La musique libératrice de Nakhane

Depuis sa résidence aux Transmusicales de Rennes et la sortie de son premier album, You Will Not Die, une effervescence plane autour de ce nom (prononcé « Nakhané ») encore méconnu en France. Originaire d’Afrique du sud exilé à Londres, Nakhane est déjà un artiste complet et pluridisciplinaire à la vie digne d’un roman. Nous sommes allés le découvrir sur scène lors de son passage le 29 mars à Paris au Café de la danse.

Plaisir désespéré

C’est d’abord sa voix singulière, envoutante et mystérieuse, qui capte l’attention. Un timbre androgyne légèrement voilé à la tonalité soul alliée à des envolées pop. Nakhane est aussi multi-instrumentiste, à la fois pianiste, guitariste, « steel-drumiste », etc. Ses mélodies sont riches de diverses influences où s’entremêlent les sonorités africaines aux arrangements électro. C’est peut-être l’unique déception de le voir accompagné sur scène de seulement deux musiciens (un batteur et une claviériste), en comparaison de la pluralité instrumentale de son album. Néanmoins, Nakhane est un artiste de scène, il incarne sa musique corps et âme.

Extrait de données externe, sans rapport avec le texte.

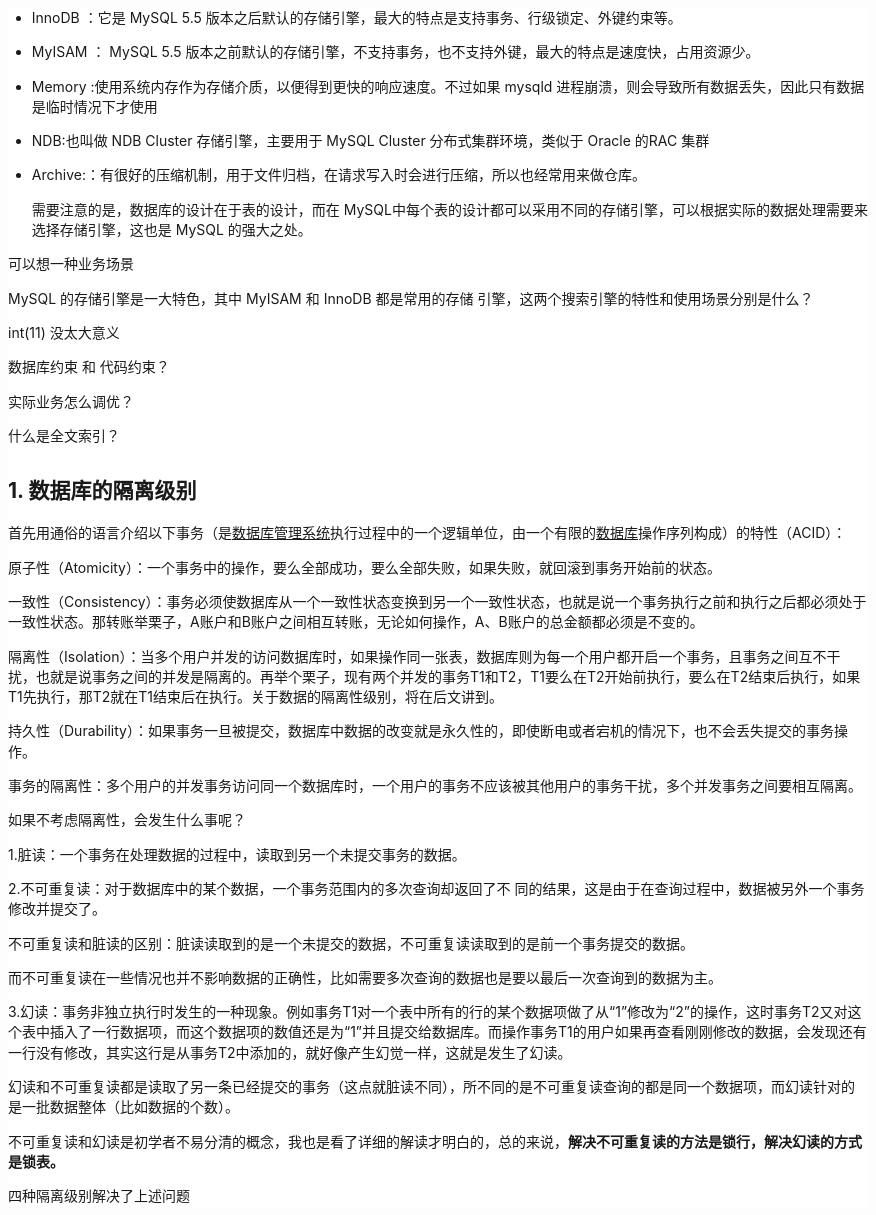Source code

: - InnoDB ：它是 MySQL 5.5 版本之后默认的存储引擎，最大的特点是支持事务、行级锁定、外键约束等。

- MyISAM ： MySQL 5.5 版本之前默认的存储引擎，不支持事务，也不支持外键，最大的特点是速度快，占用资源少。

- Memory :使用系统内存作为存储介质，以便得到更快的响应速度。不过如果 mysqld 进程崩溃，则会导致所有数据丢失，因此只有数据是临时情况下才使用 

- NDB:也叫做 NDB Cluster 存储引擎，主要用于 MySQL Cluster 分布式集群环境，类似于 Oracle 的RAC 集群

- Archive:：有很好的压缩机制，用于文件归档，在请求写入时会进行压缩，所以也经常用来做仓库。

  需要注意的是，数据库的设计在于表的设计，而在 MySQL中每个表的设计都可以采用不同的存储引擎，可以根据实际的数据处理需要来选择存储引擎，这也是 MySQL 的强大之处。

可以想一种业务场景



MySQL 的存储引擎是一大特色，其中 MyISAM 和 InnoDB 都是常用的存储 引擎，这两个搜索引擎的特性和使用场景分别是什么？



int(11) 没太大意义

数据库约束 和 代码约束？

实际业务怎么调优？

什么是全文索引？



## 1. 数据库的隔离级别 

首先用通俗的语言介绍以下事务（是[数据库管理系统](https://baike.baidu.com/item/数据库管理系统)执行过程中的一个逻辑单位，由一个有限的[数据库](https://baike.baidu.com/item/数据库)操作序列构成）的特性（ACID）：

  原子性（Atomicity）：一个事务中的操作，要么全部成功，要么全部失败，如果失败，就回滚到事务开始前的状态。

  一致性（Consistency）：事务必须使数据库从一个一致性状态变换到另一个一致性状态，也就是说一个事务执行之前和执行之后都必须处于一致性状态。那转账举栗子，A账户和B账户之间相互转账，无论如何操作，A、B账户的总金额都必须是不变的。

  隔离性（Isolation）：当多个用户并发的访问数据库时，如果操作同一张表，数据库则为每一个用户都开启一个事务，且事务之间互不干扰，也就是说事务之间的并发是隔离的。再举个栗子，现有两个并发的事务T1和T2，T1要么在T2开始前执行，要么在T2结束后执行，如果T1先执行，那T2就在T1结束后在执行。关于数据的隔离性级别，将在后文讲到。

  持久性（Durability）：如果事务一旦被提交，数据库中数据的改变就是永久性的，即使断电或者宕机的情况下，也不会丢失提交的事务操作。

事务的隔离性：多个用户的并发事务访问同一个数据库时，一个用户的事务不应该被其他用户的事务干扰，多个并发事务之间要相互隔离。

如果不考虑隔离性，会发生什么事呢？

  1.脏读：一个事务在处理数据的过程中，读取到另一个未提交事务的数据。

  2.不可重复读：对于数据库中的某个数据，一个事务范围内的多次查询却返回了不 同的结果，这是由于在查询过程中，数据被另外一个事务修改并提交了。   

不可重复读和脏读的区别：脏读读取到的是一个未提交的数据，不可重复读读取到的是前一个事务提交的数据。

而不可重复读在一些情况也并不影响数据的正确性，比如需要多次查询的数据也是要以最后一次查询到的数据为主。

  3.幻读：事务非独立执行时发生的一种现象。例如事务T1对一个表中所有的行的某个数据项做了从“1”修改为“2”的操作，这时事务T2又对这个表中插入了一行数据项，而这个数据项的数值还是为“1”并且提交给数据库。而操作事务T1的用户如果再查看刚刚修改的数据，会发现还有一行没有修改，其实这行是从事务T2中添加的，就好像产生幻觉一样，这就是发生了幻读。

幻读和不可重复读都是读取了另一条已经提交的事务（这点就脏读不同），所不同的是不可重复读查询的都是同一个数据项，而幻读针对的是一批数据整体（比如数据的个数）。

不可重复读和幻读是初学者不易分清的概念，我也是看了详细的解读才明白的，总的来说，**解决不可重复读的方法是锁行，解决幻读的方式是锁表。**

四种隔离级别解决了上述问题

Vêtu de noir laissant apparaître un harnais en cuir sous sa veste de costume, il ouvre le concert avec « Violent Measures ». Debout au piano, son visage de sphinx semi-éclairé, il entonne d’une voix douce : « Je ne lui ai pas donné de nom, je n’en avais pas besoin pour exister. Les temps désespérés appellent aux plaisirs dérobés, oui c’étaient des mesures violentes ».

Nakhane et ses musiciens. Photo : Milena Manneville
Vivre librement sa sexualité

Viennent ensuite « By The Gullet » puis « Interloper », Nakhane laisse son clavier pour danser avec sensualité au rythme de la batterie. Sur des chœurs gospel, ses paroles rapprochent le plaisir charnel à l’extase mystique. Issu d’une famille catholique, il a bravé les interdits de ses croyances pour vivre librement son homosexualité.

Sur les titres « Fog » et « Presbyteria », il évoque son rapport difficile à la religion, une manière de s’exorciser des traditions conservatrices. Entre deux morceaux, il échange avec le public et glisse en souriant : « Je me sens tellement heureux de performer ici ce soir, c’est comme juste avant de jouir, vous voyez ? ». Nakhane se plaît à provoquer ses détracteurs, ces mêmes personnes qui le menacent de mort en Afrique du sud.

Le magnétique Nakhane. Photo : Milena Manneville

Son interprétation de « Teen Prayer » est l’un des points d’orgue du concert. A travers le silence et les notes de piano, la voix de Nakhane survole la salle laissant les spectateurs suspendus d’admiration. Il clôt le concert torse nu sur une dernière course enfiévrée avec « Clairvoyant ». Ce soir-là, c’est un artiste aventureux, plein de promesses, que nous avons pu découvrir dans l’intimité d’une petite salle.

La prochaine fois, nous espérons le revoir sur une plus grande scène entouré d’un orchestre entier, d’un ensemble de choristes, et de se prendre à nouveau, dans toute sa dimension, « l’effet Nakhane ».